[[ Extract, beginning ]]
Keeping Your Record Clean From The Consequences Of A DWI
Depending on your circumstances, the direct consequences of a DWI charge may not seem to severe, and you may be tempted to just plead guilty and get it over with. For a first time offender with a (relatively) low alcohol concentration, the maximum penalty is 90 days in jail, . . . but in reality, you won't do any more than two days, and even that will probably be on a county work crew instead of in an actual jail cell.
Then there is a loss of license for 90 days with the option to have a work permit for up to 75 of those days. A maximum fine of $1,000, but more likely an actual fine of $300-$500. One to two years of probation, the requirement that you take get an alcohol assessment and complete some programming -- none of this is ideal, but many people will just bite the bullet and take it (especially if they are feeling very guilty about even being arrested).
[[ Extract, end ]]
[[ The data, beginning ]]
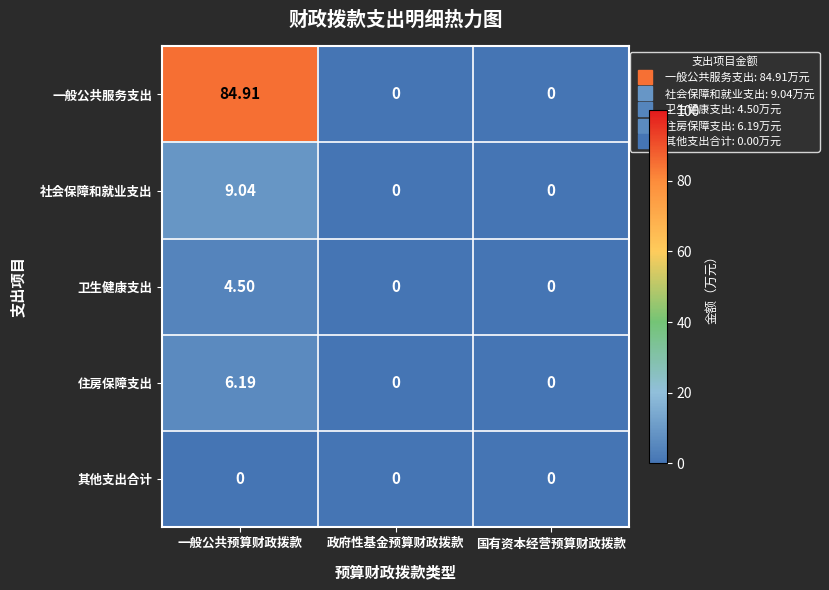

Which category has the highest value in the 一般公共服务支出 series?

一般公共预算财政拨款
[[ The data, end ]]
Exercise directions:
Continue the piece above about keeping a DWI off your record, starting right after its last sentence.

Output for this exercise:
But that's just the tip of the iceberg; losing a clean record carries many more consequences than the ones they tell you about your first day in court. First, you've now got an "enhanceable offense" on your record, which carries it's own consequences. If you ever get arrested for DWI again (even wrongfully arrested), you'll be looking at perhaps $12,000 bail just to get released from custody. And even if you're never arrested, you're going to find yourself getting pulled over a lot more than you were before you had a DWI conviction on your record.
Everyone knows a DWI conviction will impact car insurance, but don't think about the impact it will have on your future employment. In a rough job market, a DWI conviction will be a big strike against you in the eyes of any future employer -- and an even bigger problem for jobs that require travel on the company dime, or a professional license (nursing, Realtor, CPA, lawyer, doctor, etc.). Even renting a car on vacation will pose significant problems.
Travel abroad can either be difficult or impossible with a DWI conviction, depending on where you want to go. It used to be a flat-out bar to crossing the Canadian border; now, it makes it incredibly difficult. In the future? Well, I doubt the Canadian government is going to make it any easier, but could easily revert back to their old policies at any point.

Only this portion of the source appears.